ÉNONCÉ DE L'EXERCICE. Présentez le texte de l'ensemble des entrées sous forme de liste JSON de chaînes, à raison d'une chaîne par ligne, en omettant les lignes vides.

*** DONNÉES FOURNIES ***

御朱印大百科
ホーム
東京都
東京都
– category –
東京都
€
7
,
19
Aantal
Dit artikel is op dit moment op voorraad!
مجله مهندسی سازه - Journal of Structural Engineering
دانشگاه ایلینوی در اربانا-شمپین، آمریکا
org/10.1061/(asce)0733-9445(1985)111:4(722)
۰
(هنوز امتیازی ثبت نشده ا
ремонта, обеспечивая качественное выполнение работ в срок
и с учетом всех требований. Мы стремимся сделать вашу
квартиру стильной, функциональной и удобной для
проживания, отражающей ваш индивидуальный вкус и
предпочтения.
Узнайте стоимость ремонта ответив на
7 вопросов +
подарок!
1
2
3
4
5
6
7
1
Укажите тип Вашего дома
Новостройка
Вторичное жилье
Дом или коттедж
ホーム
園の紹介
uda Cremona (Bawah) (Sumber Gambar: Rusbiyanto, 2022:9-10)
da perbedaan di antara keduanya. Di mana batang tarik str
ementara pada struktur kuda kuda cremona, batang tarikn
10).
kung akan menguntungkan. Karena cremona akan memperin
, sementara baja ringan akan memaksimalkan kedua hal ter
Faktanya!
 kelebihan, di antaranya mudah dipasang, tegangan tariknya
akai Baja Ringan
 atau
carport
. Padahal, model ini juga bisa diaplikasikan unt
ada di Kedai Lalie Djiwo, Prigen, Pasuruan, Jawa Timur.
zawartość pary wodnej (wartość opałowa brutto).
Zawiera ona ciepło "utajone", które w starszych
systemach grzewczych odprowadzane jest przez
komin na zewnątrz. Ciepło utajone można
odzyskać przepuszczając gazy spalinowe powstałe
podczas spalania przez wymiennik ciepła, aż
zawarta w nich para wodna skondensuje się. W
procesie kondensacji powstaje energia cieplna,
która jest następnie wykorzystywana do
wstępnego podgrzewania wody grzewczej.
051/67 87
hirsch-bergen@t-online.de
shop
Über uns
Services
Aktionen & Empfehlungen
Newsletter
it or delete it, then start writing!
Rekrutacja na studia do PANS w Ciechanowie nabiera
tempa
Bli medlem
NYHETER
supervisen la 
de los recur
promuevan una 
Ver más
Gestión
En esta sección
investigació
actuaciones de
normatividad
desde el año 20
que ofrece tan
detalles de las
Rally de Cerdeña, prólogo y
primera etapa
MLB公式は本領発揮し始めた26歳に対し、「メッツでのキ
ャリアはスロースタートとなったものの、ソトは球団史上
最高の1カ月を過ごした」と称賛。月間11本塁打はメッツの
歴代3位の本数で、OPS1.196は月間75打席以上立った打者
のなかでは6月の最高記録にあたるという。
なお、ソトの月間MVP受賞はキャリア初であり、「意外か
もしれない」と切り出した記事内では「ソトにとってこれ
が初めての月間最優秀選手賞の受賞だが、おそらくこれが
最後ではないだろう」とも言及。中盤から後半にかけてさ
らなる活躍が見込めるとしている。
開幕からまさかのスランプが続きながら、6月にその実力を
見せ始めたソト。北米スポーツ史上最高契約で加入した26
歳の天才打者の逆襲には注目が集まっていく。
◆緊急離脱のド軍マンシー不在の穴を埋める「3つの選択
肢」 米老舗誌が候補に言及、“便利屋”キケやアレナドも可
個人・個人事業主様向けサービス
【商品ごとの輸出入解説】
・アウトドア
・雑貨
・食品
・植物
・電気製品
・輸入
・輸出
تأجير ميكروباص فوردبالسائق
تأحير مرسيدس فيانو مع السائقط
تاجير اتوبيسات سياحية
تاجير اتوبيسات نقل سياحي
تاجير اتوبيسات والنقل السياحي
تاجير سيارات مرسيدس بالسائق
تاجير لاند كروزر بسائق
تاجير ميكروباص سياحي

***

CORRIGÉ.
[
  "御朱印大百科",
  "ホーム",
  "東京都",
  "東京都",
  "– category –",
  "東京都",
  "€",
  "7",
  ",",
  "19",
  "Aantal",
  "Dit artikel is op dit moment op voorraad!",
  "مجله مهندسی سازه - Journal of Structural Engineering",
  "دانشگاه ایلینوی در اربانا-شمپین، آمریکا",
  "org/10.1061/(asce)0733-9445(1985)111:4(722)",
  "۰",
  "(هنوز امتیازی ثبت نشده ا",
  "ремонта, обеспечивая качественное выполнение работ в срок",
  "и с учетом всех требований. Мы стремимся сделать вашу",
  "квартиру стильной, функциональной и удобной для",
  "проживания, отражающей ваш индивидуальный вкус и",
  "предпочтения.",
  "Узнайте стоимость ремонта ответив на",
  "7 вопросов +",
  "подарок!",
  "1",
  "2",
  "3",
  "4",
  "5",
  "6",
  "7",
  "1",
  "Укажите тип Вашего дома",
  "Новостройка",
  "Вторичное жилье",
  "Дом или коттедж",
  "ホーム",
  "園の紹介",
  "uda Cremona (Bawah) (Sumber Gambar: Rusbiyanto, 2022:9-10)",
  "da perbedaan di antara keduanya. Di mana batang tarik str",
  "ementara pada struktur kuda kuda cremona, batang tarikn",
  "10).",
  "kung akan menguntungkan. Karena cremona akan memperin",
  ", sementara baja ringan akan memaksimalkan kedua hal ter",
  "Faktanya!",
  " kelebihan, di antaranya mudah dipasang, tegangan tariknya",
  "akai Baja Ringan",
  " atau",
  "carport",
  ". Padahal, model ini juga bisa diaplikasikan unt",
  "ada di Kedai Lalie Djiwo, Prigen, Pasuruan, Jawa Timur.",
  "zawartość pary wodnej (wartość opałowa brutto).",
  "Zawiera ona ciepło \"utajone\", które w starszych",
  "systemach grzewczych odprowadzane jest przez",
  "komin na zewnątrz. Ciepło utajone można",
  "odzyskać przepuszczając gazy spalinowe powstałe",
  "podczas spalania przez wymiennik ciepła, aż",
  "zawarta w nich para wodna skondensuje się. W",
  "procesie kondensacji powstaje energia cieplna,",
  "która jest następnie wykorzystywana do",
  "wstępnego podgrzewania wody grzewczej.",
  "051/67 87",
  "hirsch-bergen@t-online.de",
  "shop",
  "Über uns",
  "Services",
  "Aktionen & Empfehlungen",
  "Newsletter",
  "it or delete it, then start writing!",
  "Rekrutacja na studia do PANS w Ciechanowie nabiera",
  "tempa",
  "Bli medlem",
  "NYHETER",
  "supervisen la ",
  "de los recur",
  "promuevan una ",
  "Ver más",
  "Gestión",
  "En esta sección",
  "investigació",
  "actuaciones de",
  "normatividad",
  "desde el año 20",
  "que ofrece tan",
  "detalles de las",
  "Rally de Cerdeña, prólogo y",
  "primera etapa",
  "MLB公式は本領発揮し始めた26歳に対し、「メッツでのキ",
  "ャリアはスロースタートとなったものの、ソトは球団史上",
  "最高の1カ月を過ごした」と称賛。月間11本塁打はメッツの",
  "歴代3位の本数で、OPS1.196は月間75打席以上立った打者",
  "のなかでは6月の最高記録にあたるという。",
  "なお、ソトの月間MVP受賞はキャリア初であり、「意外か",
  "もしれない」と切り出した記事内では「ソトにとってこれ",
  "が初めての月間最優秀選手賞の受賞だが、おそらくこれが",
  "最後ではないだろう」とも言及。中盤から後半にかけてさ",
  "らなる活躍が見込めるとしている。",
  "開幕からまさかのスランプが続きながら、6月にその実力を",
  "見せ始めたソト。北米スポーツ史上最高契約で加入した26",
  "歳の天才打者の逆襲には注目が集まっていく。",
  "◆緊急離脱のド軍マンシー不在の穴を埋める「3つの選択",
  "肢」 米老舗誌が候補に言及、“便利屋”キケやアレナドも可",
  "個人・個人事業主様向けサービス",
  "【商品ごとの輸出入解説】",
  "・アウトドア",
  "・雑貨",
  "・食品",
  "・植物",
  "・電気製品",
  "・輸入",
  "・輸出",
  "تأجير ميكروباص فوردبالسائق",
  "تأحير مرسيدس فيانو مع السائقط",
  "تاجير اتوبيسات سياحية",
  "تاجير اتوبيسات نقل سياحي",
  "تاجير اتوبيسات والنقل السياحي",
  "تاجير سيارات مرسيدس بالسائق",
  "تاجير لاند كروزر بسائق",
  "تاجير ميكروباص سياحي"
]